- Born: May 30, 1915 Greenville, Alabama
- Died: 1998 (aged 82–83)
- Occupations: Riveter, union organizer
- Known for: Union organizing

= Lillian Hatcher =

American riveter, union organizer

Lillian Hatcher (1915–1998) was an African American riveter and union organizer. She was employed at the Briggs aircraft plant in Detroit when she first became active in union organizing after the company transferred a group of female employees, white and black, all of whom had children, to the midnight shift.

== Life and work ==
Lillian Hatcher was born on May 30, 1915, in Greenville, Alabama. She graduated from Northeastern High School in Detroit and attended workers' extension classes at the University of Michigan in the early 1940s. In 1943 she began work as an aircraft riveter and as one of the first Black women hired at Chrysler's Briggs-Connor Plant. In that same year she joined the United Auto Workers (UAW) union, Local 742 (later Local 212). In 1943, Hatcher organized the local's first women's conference in February of that year.

In 1944 she was elected to the local's executive board and was also appointed the first Black female international representative of the UAW. During World War II, the U.S. economy offered black women “their first meaningful opportunity for upward occupational mobility. Thousands moved from low-paid, nonunion agricultural and service jobs to higher-paying, union-protected manufacturing jobs.”

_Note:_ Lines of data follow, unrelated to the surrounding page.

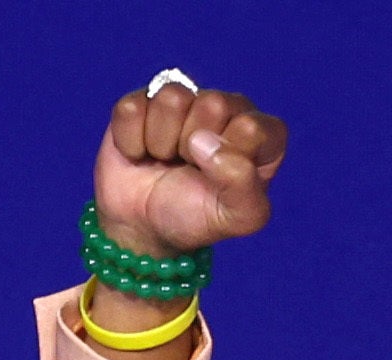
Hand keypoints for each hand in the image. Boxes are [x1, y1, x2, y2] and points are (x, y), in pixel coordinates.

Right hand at [93, 78, 283, 256]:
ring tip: (165, 159)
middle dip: (192, 146)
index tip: (216, 179)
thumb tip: (205, 142)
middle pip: (212, 104)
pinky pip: (132, 108)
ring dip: (161, 141)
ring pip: (172, 99)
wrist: (143, 229)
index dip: (228, 158)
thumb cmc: (195, 217)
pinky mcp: (142, 101)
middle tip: (188, 168)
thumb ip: (243, 185)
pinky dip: (130, 141)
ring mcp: (183, 99)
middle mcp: (226, 107)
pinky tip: (140, 153)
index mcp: (261, 131)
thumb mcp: (238, 218)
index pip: (251, 127)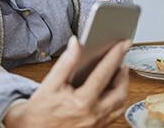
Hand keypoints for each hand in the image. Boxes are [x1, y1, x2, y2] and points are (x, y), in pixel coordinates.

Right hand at [3, 36, 130, 127]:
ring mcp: (96, 124)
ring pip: (120, 105)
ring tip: (120, 73)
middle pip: (120, 91)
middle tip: (123, 58)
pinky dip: (118, 100)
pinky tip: (113, 91)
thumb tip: (75, 44)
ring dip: (123, 88)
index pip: (104, 74)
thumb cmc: (39, 111)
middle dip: (124, 74)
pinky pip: (114, 114)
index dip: (115, 56)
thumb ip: (66, 62)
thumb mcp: (50, 83)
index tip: (122, 44)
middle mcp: (93, 115)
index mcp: (82, 102)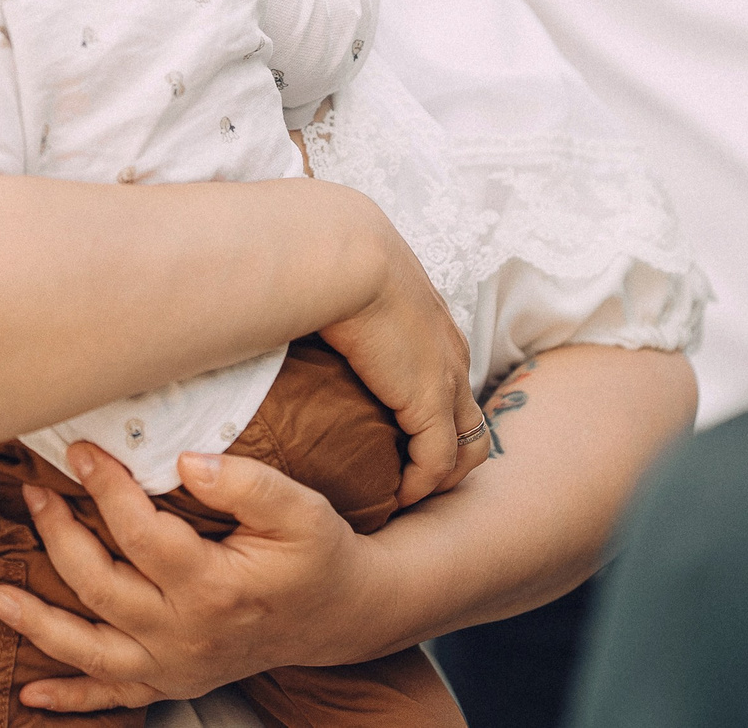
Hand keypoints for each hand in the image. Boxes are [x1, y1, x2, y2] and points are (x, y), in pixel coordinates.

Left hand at [0, 442, 393, 712]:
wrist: (341, 614)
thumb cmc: (318, 555)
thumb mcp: (299, 509)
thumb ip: (245, 482)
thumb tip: (184, 462)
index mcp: (214, 587)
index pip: (139, 533)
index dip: (104, 488)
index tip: (82, 451)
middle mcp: (186, 634)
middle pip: (101, 587)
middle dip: (59, 537)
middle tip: (35, 494)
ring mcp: (176, 665)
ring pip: (91, 650)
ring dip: (38, 625)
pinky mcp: (173, 681)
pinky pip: (113, 696)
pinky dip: (70, 698)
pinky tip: (31, 696)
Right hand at [316, 222, 486, 504]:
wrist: (341, 251)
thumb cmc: (322, 253)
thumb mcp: (334, 273)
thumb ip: (323, 294)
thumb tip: (278, 299)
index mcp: (428, 318)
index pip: (448, 371)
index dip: (430, 407)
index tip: (396, 431)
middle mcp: (448, 349)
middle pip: (469, 412)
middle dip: (448, 449)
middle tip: (409, 474)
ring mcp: (446, 377)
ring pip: (468, 443)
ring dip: (439, 474)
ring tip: (405, 493)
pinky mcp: (429, 403)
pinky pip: (438, 462)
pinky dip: (419, 485)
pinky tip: (395, 497)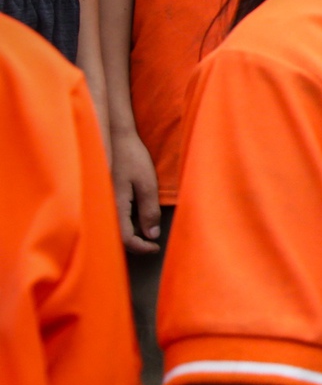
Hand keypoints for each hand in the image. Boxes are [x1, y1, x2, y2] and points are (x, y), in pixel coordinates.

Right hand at [109, 128, 161, 253]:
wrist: (115, 137)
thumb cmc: (132, 158)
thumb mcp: (147, 184)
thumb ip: (149, 211)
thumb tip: (151, 235)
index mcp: (114, 205)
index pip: (125, 239)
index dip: (141, 247)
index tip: (156, 247)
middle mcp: (104, 207)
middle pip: (116, 237)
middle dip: (135, 244)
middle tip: (152, 243)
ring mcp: (101, 201)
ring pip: (113, 228)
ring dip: (129, 234)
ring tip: (146, 232)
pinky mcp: (102, 196)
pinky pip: (111, 217)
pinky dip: (124, 224)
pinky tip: (136, 219)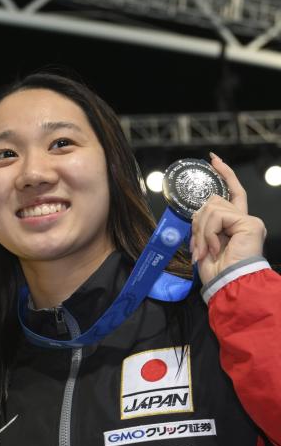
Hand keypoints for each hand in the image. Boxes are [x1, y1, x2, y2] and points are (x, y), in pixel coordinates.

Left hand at [191, 154, 267, 285]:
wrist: (229, 285)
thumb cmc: (216, 271)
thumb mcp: (204, 242)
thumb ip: (204, 223)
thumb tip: (195, 213)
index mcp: (234, 224)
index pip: (230, 192)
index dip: (224, 174)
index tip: (213, 159)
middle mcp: (244, 220)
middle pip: (212, 202)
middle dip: (197, 223)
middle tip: (198, 247)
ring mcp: (249, 221)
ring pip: (211, 208)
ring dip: (201, 231)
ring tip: (206, 250)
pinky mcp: (250, 223)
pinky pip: (217, 216)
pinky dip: (209, 232)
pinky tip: (215, 248)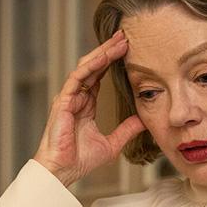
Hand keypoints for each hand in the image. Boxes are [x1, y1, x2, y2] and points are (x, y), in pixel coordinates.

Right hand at [34, 30, 144, 186]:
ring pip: (86, 67)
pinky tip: (104, 55)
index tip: (128, 49)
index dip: (112, 62)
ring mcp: (69, 97)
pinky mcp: (64, 101)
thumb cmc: (79, 160)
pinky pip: (78, 77)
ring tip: (119, 40)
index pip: (100, 76)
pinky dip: (92, 65)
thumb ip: (126, 130)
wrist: (63, 170)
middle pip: (94, 66)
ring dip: (103, 52)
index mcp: (86, 105)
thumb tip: (143, 120)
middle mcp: (76, 97)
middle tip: (125, 36)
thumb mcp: (112, 144)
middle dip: (109, 50)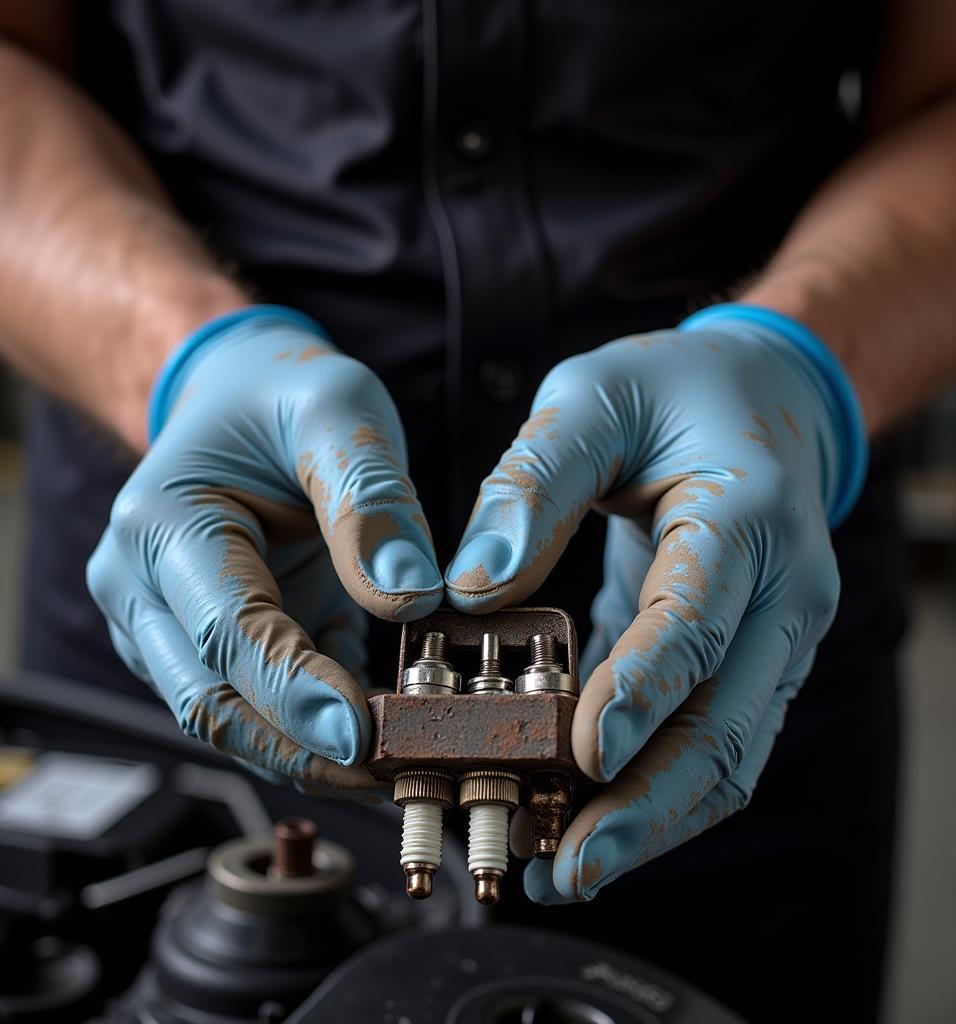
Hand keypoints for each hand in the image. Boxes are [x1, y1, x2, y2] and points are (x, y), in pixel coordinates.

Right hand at [88, 306, 442, 790]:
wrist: (241, 398)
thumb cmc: (281, 396)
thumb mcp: (337, 410)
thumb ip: (369, 498)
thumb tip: (408, 594)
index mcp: (162, 527)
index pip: (226, 629)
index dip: (294, 689)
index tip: (362, 733)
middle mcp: (148, 589)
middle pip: (214, 700)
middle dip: (301, 747)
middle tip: (392, 774)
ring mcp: (176, 626)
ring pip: (233, 718)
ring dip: (310, 754)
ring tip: (397, 771)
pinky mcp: (219, 643)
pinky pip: (265, 705)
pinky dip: (320, 731)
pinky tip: (384, 745)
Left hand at [445, 304, 864, 900]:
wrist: (761, 401)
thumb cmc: (673, 391)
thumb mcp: (593, 399)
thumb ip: (533, 482)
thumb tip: (471, 585)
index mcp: (746, 514)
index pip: (700, 616)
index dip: (646, 688)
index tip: (585, 754)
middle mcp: (782, 590)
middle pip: (730, 720)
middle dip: (651, 802)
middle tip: (570, 864)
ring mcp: (778, 635)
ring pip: (731, 752)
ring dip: (656, 819)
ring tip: (569, 868)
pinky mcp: (752, 660)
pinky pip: (714, 739)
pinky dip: (658, 789)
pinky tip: (590, 819)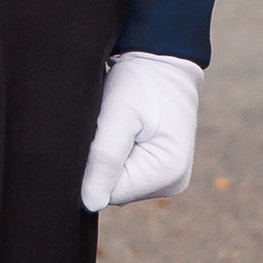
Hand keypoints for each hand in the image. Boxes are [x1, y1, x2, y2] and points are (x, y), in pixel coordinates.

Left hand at [80, 52, 203, 213]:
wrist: (162, 60)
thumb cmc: (141, 81)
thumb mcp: (118, 115)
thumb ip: (104, 160)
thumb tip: (90, 203)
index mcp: (167, 173)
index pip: (109, 192)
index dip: (93, 166)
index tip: (99, 133)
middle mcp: (173, 183)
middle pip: (115, 189)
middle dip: (103, 161)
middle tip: (109, 125)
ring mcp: (169, 178)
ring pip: (119, 181)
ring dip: (110, 156)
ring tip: (118, 124)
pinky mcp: (161, 169)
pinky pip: (127, 171)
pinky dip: (118, 153)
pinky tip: (124, 131)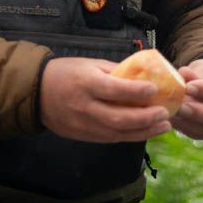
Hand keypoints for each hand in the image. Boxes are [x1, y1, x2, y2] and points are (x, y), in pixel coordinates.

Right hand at [39, 56, 172, 142]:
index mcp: (86, 84)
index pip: (114, 90)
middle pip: (119, 118)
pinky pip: (110, 139)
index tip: (155, 89)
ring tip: (163, 126)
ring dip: (144, 131)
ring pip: (118, 133)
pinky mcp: (83, 136)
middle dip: (145, 118)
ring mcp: (84, 125)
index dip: (136, 91)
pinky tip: (145, 131)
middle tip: (164, 113)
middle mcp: (85, 107)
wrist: (37, 93)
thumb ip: (114, 72)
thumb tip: (141, 75)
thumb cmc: (65, 73)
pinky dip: (130, 136)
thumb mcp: (89, 64)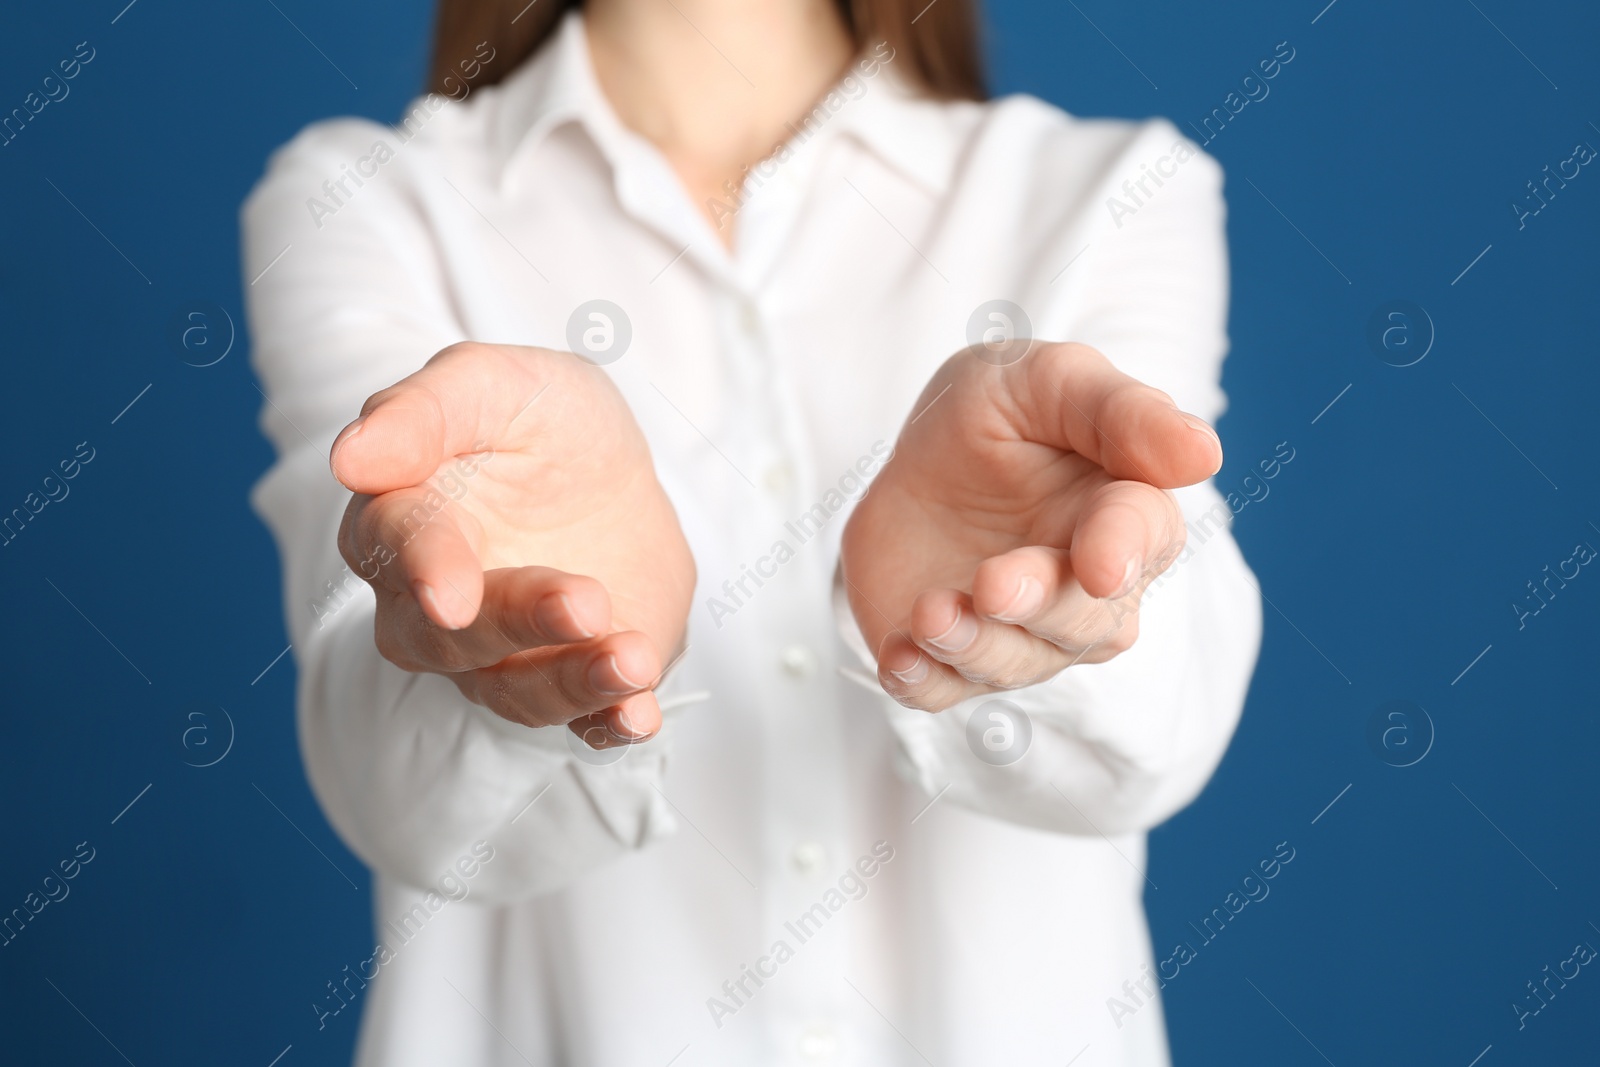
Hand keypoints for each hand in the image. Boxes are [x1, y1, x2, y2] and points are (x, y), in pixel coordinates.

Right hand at [331, 342, 695, 746]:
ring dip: (574, 681)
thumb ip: (424, 411)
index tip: (446, 590)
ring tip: (632, 657)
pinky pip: (584, 723)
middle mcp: (435, 607)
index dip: (423, 566)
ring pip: (517, 692)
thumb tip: (350, 459)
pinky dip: (611, 724)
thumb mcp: (495, 384)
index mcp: (402, 521)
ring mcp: (505, 655)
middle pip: (449, 638)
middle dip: (516, 623)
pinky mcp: (574, 680)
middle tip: (584, 602)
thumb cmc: (538, 420)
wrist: (615, 472)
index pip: (393, 548)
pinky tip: (641, 715)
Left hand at [839, 342, 1221, 711]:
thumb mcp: (1048, 380)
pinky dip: (922, 682)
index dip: (1122, 549)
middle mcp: (1084, 590)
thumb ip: (1121, 411)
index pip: (1143, 537)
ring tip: (930, 611)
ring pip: (1015, 664)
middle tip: (994, 583)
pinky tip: (899, 657)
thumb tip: (1202, 453)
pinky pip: (942, 691)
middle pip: (1085, 620)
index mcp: (1124, 513)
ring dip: (974, 644)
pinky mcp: (950, 658)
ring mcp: (1017, 633)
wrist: (912, 457)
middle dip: (1041, 605)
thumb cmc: (997, 414)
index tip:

Hatcher began work as an assistant director to the War Policy Division Women's Bureau. When the Women's Bureau was transferred to the Fair Practices and Anti-Discrimination Department in 1946, Hatcher joined its staff. In 1958 she moved to the Women's Department where she was primarily responsible for organizing and participating in classes and conferences for female union members, and for maintaining close ties with numerous local and national organizations concerned with civil rights.

Hatcher became the coordinator of the Women's Auxiliaries, which moved to the Women's Department in 1971, and she remained on the department staff until she retired from the UAW in June 1980.

Throughout her years as an organizer, Hatcher was actively involved in many city and state activities including the Detroit Human Rights Department (1958–1974); the Michigan Constitutional Convention (1961) and the Michigan Commission on Legislative Apportionment (1971–1972). She also participated at the national level with the NAACP, the National Council of Negro Women and many other organizations pursuing civil rights and those of women.

She also remained heavily involved in the politics of the Democratic Party throughout her life.